> [Information provided]

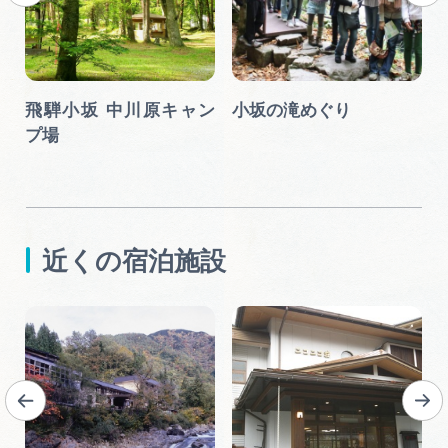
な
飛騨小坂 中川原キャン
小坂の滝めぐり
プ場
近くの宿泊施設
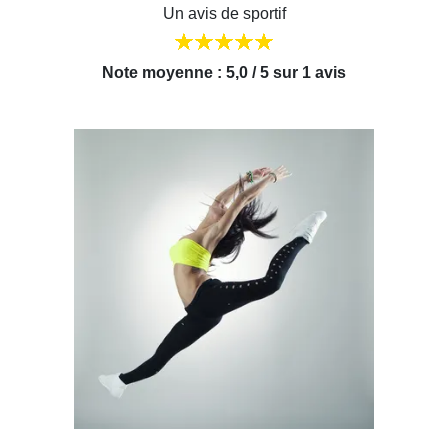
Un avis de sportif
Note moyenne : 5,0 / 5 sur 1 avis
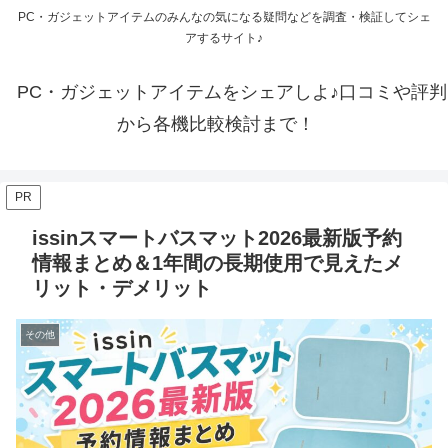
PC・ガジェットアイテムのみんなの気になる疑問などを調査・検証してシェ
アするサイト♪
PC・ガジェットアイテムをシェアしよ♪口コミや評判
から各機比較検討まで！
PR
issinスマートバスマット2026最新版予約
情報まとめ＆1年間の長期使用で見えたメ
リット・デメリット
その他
--
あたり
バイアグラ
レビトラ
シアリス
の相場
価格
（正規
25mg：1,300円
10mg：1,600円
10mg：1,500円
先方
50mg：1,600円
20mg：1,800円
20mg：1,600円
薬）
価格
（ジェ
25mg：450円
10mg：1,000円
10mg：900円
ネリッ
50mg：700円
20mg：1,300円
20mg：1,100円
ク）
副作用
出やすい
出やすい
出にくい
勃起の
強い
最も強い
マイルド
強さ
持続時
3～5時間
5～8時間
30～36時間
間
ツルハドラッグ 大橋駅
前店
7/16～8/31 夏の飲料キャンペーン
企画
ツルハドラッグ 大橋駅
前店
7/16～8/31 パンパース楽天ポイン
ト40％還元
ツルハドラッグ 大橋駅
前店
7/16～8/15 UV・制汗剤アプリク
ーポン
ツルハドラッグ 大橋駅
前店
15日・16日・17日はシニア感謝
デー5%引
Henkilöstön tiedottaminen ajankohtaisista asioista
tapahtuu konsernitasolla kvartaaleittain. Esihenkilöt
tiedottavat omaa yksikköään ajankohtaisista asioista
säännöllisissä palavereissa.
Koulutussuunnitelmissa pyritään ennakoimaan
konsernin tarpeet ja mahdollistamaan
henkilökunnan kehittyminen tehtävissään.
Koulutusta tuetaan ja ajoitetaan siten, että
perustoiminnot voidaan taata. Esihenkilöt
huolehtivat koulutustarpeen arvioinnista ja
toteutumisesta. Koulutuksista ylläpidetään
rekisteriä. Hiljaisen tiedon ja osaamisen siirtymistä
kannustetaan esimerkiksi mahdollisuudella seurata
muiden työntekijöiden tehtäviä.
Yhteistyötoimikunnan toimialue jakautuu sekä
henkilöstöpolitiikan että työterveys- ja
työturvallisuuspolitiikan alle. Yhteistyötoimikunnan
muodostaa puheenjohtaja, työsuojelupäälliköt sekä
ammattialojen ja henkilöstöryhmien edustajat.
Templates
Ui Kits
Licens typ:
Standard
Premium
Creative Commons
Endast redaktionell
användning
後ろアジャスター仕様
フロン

> [Job item]
State the number of lines in the records that include the string "ajankohtaisista", without any other words.

> [Written reply]
2